There is no testimony from plaintiff, her superior or any other witness that states that plaintiff had any supervisory authority over the parking lot as a result of her employment and was thus involved with duties created by her job at the time she was injured. The proof most favorable to plaintiff on that matter is the testimony of plaintiff: “There’s a possibility that I would have thought that anything in the office would have been mine to have taken care of.”

As previously stated, there were at least three other unrelated offices whose employees and clients used the parking lot. The witness, Mrs. Riddick, who was also blocked in by the Coca Cola truck and who observed and heard a portion of the altercation between plaintiff and Lewis, was visiting the unemployment office. Lewis was visiting a CETA office. Plaintiff testified that it was nothing unusual for people to get blocked in on the parking lot. Ms. Jelks, a fellow worker with plaintiff testified, “[wje’ve all been blocked in many times. Not only our people but other people that came back in there to other buildings were blocked in. I mean, it was no big thing to get blocked in, and I’ve been there since we moved up there; but nobody else ever acted like that. Sometimes we’d have to park on the front ourselves and walk around there because we couldn’t get in due to the cars.” We think from this evidence the trial court could very well determine that plaintiff did not have supervisory authority over the parking lot and was not involved with duties created by her job.

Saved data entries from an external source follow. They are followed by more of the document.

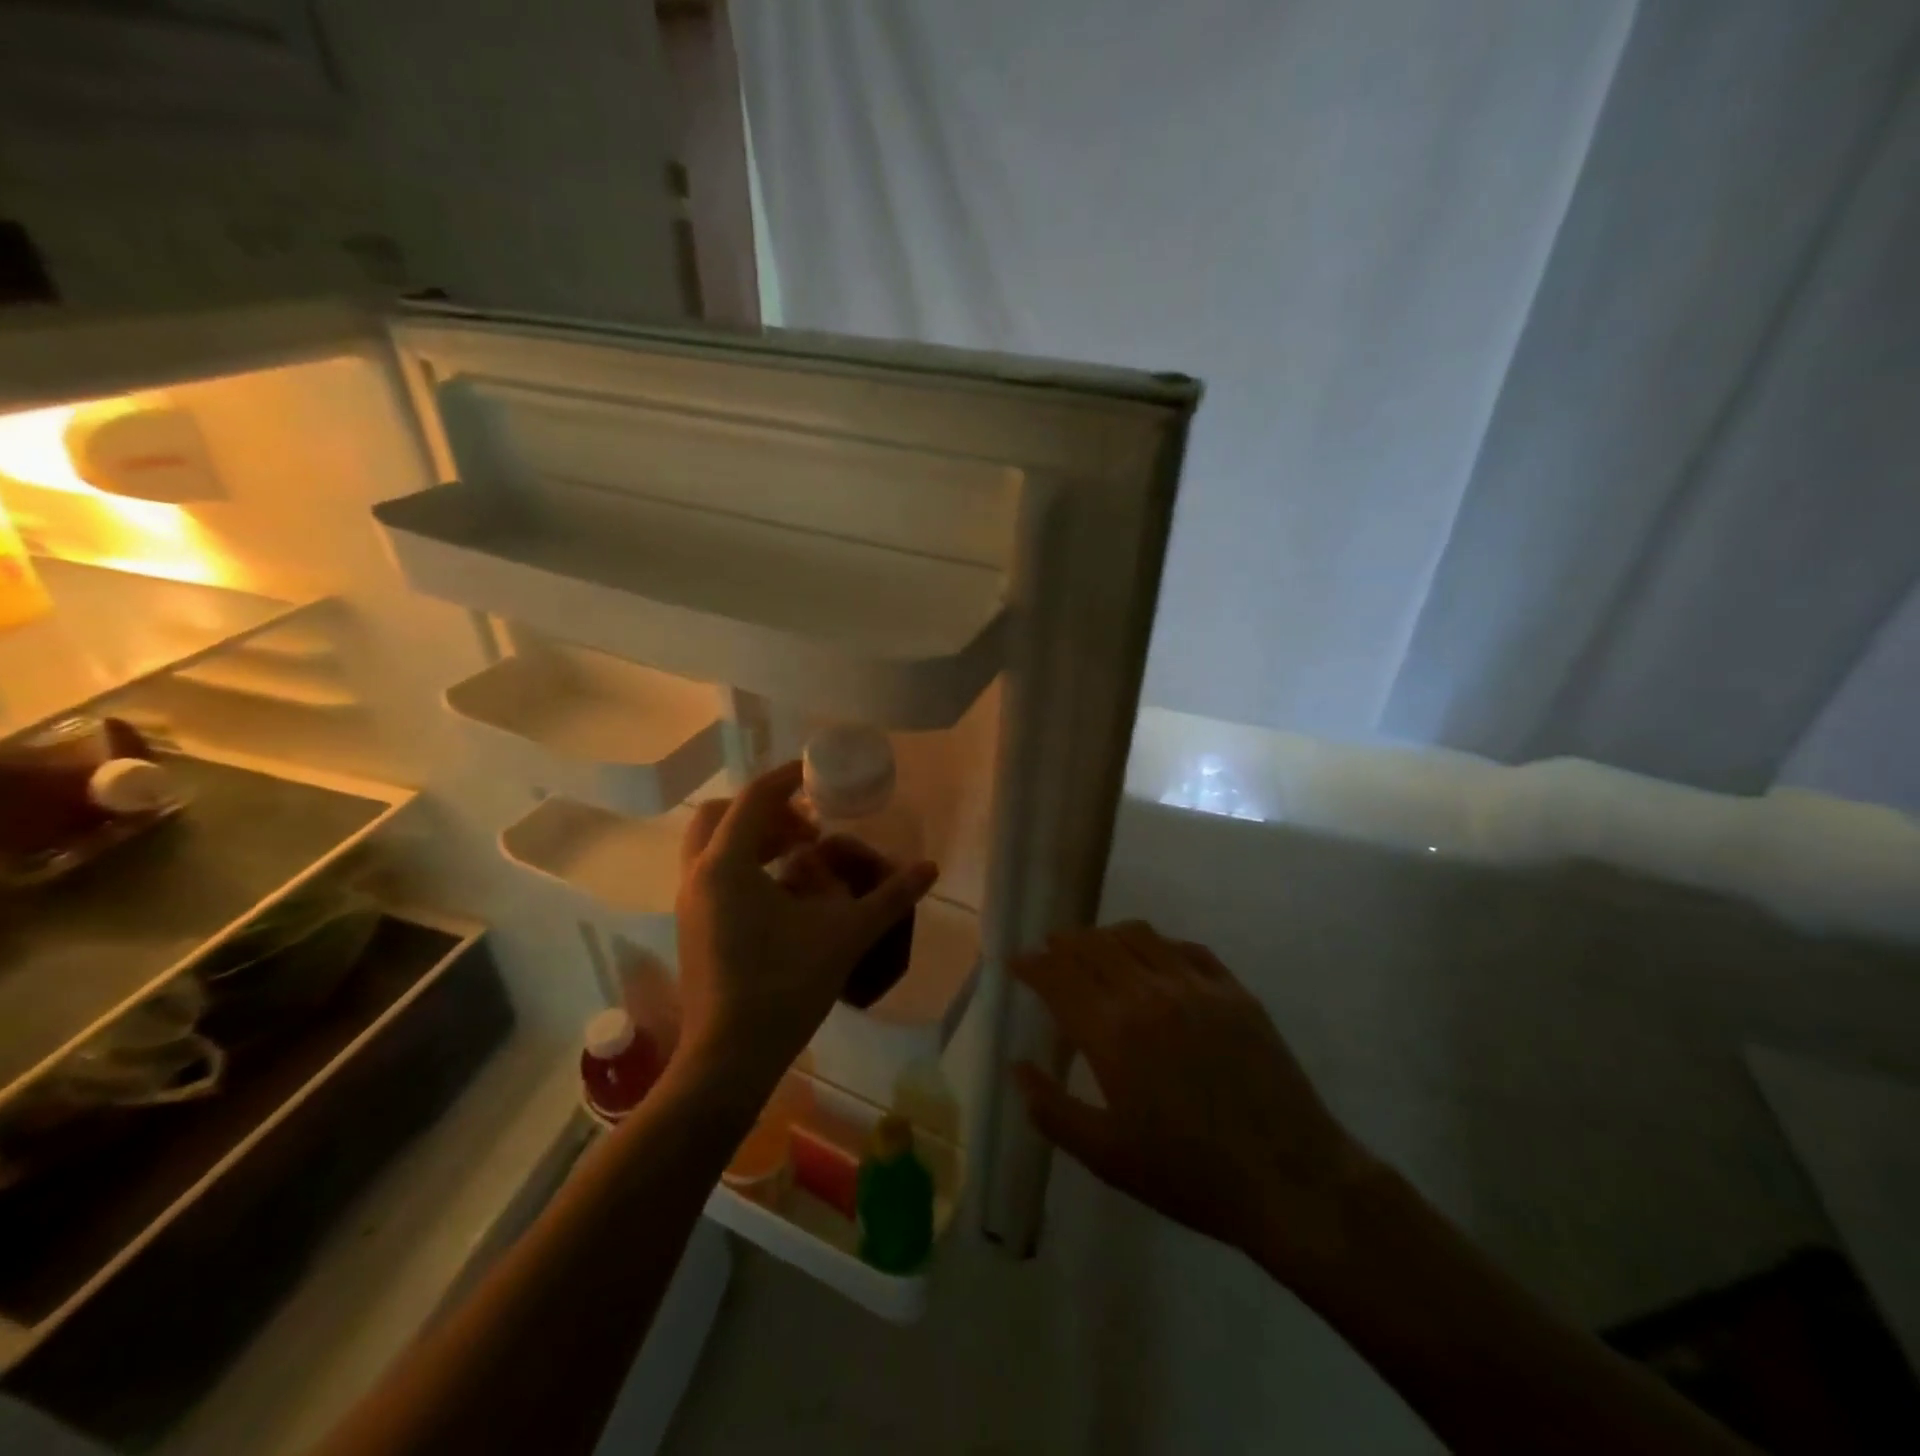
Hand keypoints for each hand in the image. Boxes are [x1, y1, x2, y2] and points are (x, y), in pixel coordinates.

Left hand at [675, 761, 938, 1083]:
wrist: (729, 1058)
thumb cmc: (785, 986)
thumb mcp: (845, 935)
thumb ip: (889, 897)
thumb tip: (930, 868)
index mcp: (728, 864)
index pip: (754, 798)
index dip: (787, 779)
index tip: (817, 774)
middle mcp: (699, 875)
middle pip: (723, 815)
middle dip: (766, 810)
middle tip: (807, 827)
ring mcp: (690, 903)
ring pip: (714, 845)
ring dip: (754, 837)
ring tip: (800, 857)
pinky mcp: (692, 926)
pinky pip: (714, 874)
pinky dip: (745, 865)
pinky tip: (784, 894)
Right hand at [1014, 921, 1377, 1280]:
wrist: (1288, 1179)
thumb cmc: (1188, 1174)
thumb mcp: (1106, 1155)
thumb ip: (1052, 1109)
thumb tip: (1017, 1067)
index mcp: (1112, 1032)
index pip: (1058, 976)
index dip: (1032, 964)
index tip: (1016, 961)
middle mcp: (1148, 993)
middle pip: (1094, 946)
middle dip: (1064, 943)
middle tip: (1050, 950)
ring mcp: (1195, 986)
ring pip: (1138, 936)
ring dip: (1106, 935)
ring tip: (1095, 947)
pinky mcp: (1233, 990)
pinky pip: (1185, 948)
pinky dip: (1157, 944)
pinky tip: (1154, 959)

The liberal construction rule applying to worker’s compensation cases is not broad enough to supply proof where none exists.

The proof indicates that the Coca Cola truck was on the common parking lot for the purpose of servicing a drink machine that was owned by the plaintiff personally and was used not only by the employees in the employer’s office, but employees in other offices and by individuals and groups not connected with any of the offices. The employer provided supplies for the offices but did not supply a drink machine. The fact that the plaintiff, on her own, used profits from the machine to buy things that she considered beneficial to the office does not increase her authority over the parking lot, or make the location of the delivery truck incidental to her employment.

We are of the opinion that the trial court could properly find that any injuries suffered by plaintiff did not occur while the employee was rendering service which she was hired to do to her employer and, therefore, was not in the course of the employment. We therefore affirm on this issue.

Having affirmed the trial court’s finding on the foregoing issue, it is unnecessary to discuss the issue of willful misconduct.

We are of the opinion that appellee’s motion for damages for frivolous appeal should be overruled, and we do not deem the appeal to be frivolous.

The costs are taxed against plaintiff-appellant, Helen Legions, for which let execution issue, if necessary.

BROCK, C.J., and FONES, COOPER and HARBISON, JJ., concur.